Scrive Tomas Tranströmer, Nobel per la Letteratura nel 2011, in un libro dai toni autobiografici: “La mia vita. Quando penso a queste parole mi vedo davanti una scia di luce. Guardando più da vicino, la scia di luce ha la forma di una cometa, con una testa e una coda. L’estremità più luminosa, la testa, è l’infanzia e l’adolescenza. Il nucleo, la parte più densa, sono quei primissimi anni in cui vengono definiti i tratti fondamentali della nostra esistenza. Cerco di ricordare cerco di arrivare fino a là. Ma è difficile muoversi in quelle regioni compatte, è pericoloso, mi dà come la sensazione di avvicinarmi alla morte. Poi la cometa si dirada – è la parte più lunga, la coda. Diventa man mano più rarefatta ma anche più ampia.” (T. Tranströmer, “I ricordi mi guardano”, IPERBOREA Ed.)

A questa ‘ampiezza’ più eterea, impalpabile, rarefatta rimandano anche i lavori di Annalisa Di Meo. Una ricerca, la sua, che parte dalla natura indagandone, però, la meraviglia dei dettagli trascurati e trasformandone l’essenza in una riflessione esistenziale ben coniugata con una cifra estetica capace di regalare bellezza e leggerezza alla materia di cui ragiona. Ed è di essenza, appunto, che ragionano queste opere rimandando all’unicità della singola foglia, della singola ala d’insetto, allorché il paziente lavorio della vita ne ha ridefinito la forma e la sostanza. Quella stessa vita che, come certi artisti, opera per sottrazione e di cui Annalisa Di Meo, lungi dall’osservarne il risultato come uno scarto sulla via della dissolvenza, ne cattura l’essenziale, ovvero ciò che rimane al netto delle prove, delle perdite, delle avventure, dei successi e delle delusioni, delle gioie e dei dolori, delle battaglie vinte e delle molte sconfitte. È questa, paradossalmente, la struttura resistente, l’anima solida rimodellata e ridefinita dal vento, dal sole, dal tempo, privata di ogni orpello; come, ad esempio, quel verde brillante che ogni foglia sfoggiava sull’albero insieme alle sorelle, e che da lontano talmente uguali le faceva apparire da non distinguerle, finendo indicate semplicemente come ‘le foglie del tale’ o talaltro, se non, addirittura, genericamente ‘la chioma’. Non è più così ora, quando di ognuna di esse sono chiari e ben delineati il carattere, la ‘materia’ (o meglio la stoffa) di cui son fatte e la storia che le ha attraversate.

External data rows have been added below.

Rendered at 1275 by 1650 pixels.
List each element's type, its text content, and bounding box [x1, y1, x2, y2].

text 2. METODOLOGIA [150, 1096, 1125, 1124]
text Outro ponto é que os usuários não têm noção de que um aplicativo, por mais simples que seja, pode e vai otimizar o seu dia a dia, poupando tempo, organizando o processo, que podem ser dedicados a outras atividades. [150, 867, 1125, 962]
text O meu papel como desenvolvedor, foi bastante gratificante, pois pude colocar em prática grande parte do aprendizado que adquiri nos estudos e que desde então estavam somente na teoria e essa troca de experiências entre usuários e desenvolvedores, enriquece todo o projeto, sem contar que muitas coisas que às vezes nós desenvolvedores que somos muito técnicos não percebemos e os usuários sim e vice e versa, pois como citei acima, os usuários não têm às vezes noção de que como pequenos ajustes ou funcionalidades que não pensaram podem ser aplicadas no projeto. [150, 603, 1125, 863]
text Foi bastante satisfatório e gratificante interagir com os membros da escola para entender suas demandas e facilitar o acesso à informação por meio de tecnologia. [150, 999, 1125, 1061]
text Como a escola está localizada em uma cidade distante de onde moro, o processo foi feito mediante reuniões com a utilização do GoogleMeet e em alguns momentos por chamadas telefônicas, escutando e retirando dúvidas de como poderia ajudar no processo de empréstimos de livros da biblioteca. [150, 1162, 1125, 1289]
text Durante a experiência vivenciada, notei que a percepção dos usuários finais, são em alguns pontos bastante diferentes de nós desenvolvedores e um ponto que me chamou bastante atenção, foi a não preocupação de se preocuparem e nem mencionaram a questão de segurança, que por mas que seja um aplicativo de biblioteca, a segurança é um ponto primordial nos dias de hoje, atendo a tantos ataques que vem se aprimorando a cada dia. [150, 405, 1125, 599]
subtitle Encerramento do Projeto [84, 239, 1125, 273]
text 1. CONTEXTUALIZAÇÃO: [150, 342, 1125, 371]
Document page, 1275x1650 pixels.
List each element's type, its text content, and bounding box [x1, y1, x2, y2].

Tema attuale e spinoso da affrontare quello del trascorrere del tempo e dei suoi effetti in una società come quella contemporanea che nega dignità e valore alla vecchiaia, che finge che la morte non esista, che guarda a se stessa come figlia di un’era tecnologica e scientifica che ci renderà tutti perfetti ed immortali e in cui la giovinezza è un must, oltre che un valore – talvolta ahimè l’unico – da perseguire e conservare ad ogni costo. Argomento ancor più attuale se poi mi trovo a scriverne al termine di un anno in cui tutte queste certezze hanno a dir poco vacillato.

Il lavoro di Annalisa Di Meo ci restituisce lo sguardo poetico sul mondo, sottrae il tempo della nostra vita alla velocità con cui consumiamo ogni esperienza (prima che fosse il COVID a imporcelo), ci consegna la chiave per tornare a godere della bellezza dell’ovvio e, soprattutto, riporta la riflessione sull’avvicendarsi dei fenomeni e dei processi naturali – nascita, crescita, morte – indissolubilmente legata al mistero dell’esistenza che tanto ci disorienta.

L’artista usa l’arte come una lente di ingrandimento, e spago, lino, fibre e stoffe per allestire il suo personale piccolo museo di storia naturale: con metodo quasi scientifico, come un moderno Linneo, scopre, raccoglie, esamina ma in più, con pratica artistica, elabora e ci restituisce non cassette per insetti o erbari bensì opere d’arte. Perché quello che ci appare come la riproduzione macro di un dettaglio di una foglia o di un’ala è – direbbero in altri tempi – mirabile artificio, un lavoro a cui l’arte consente di custodire la traccia – le tracce – dell’infinitamente piccolo e – idealmente, per estensione – dell’intero universo, passato, presente e futuro con i suoi segreti e le sue domande aperte.

Di quelle tracce, che sono anche le nostre, possiamo far tesoro per dar forma a pensieri, emozioni, riflessioni. Oppure possiamo dimenticarcene, lasciarle scivolare in qualche angolo della nostra memoria. Poiché lì, in ogni caso, le ritroveremo “come – per citare nuovamente il nostro Tranströmer – se aspettassero il loro momento”.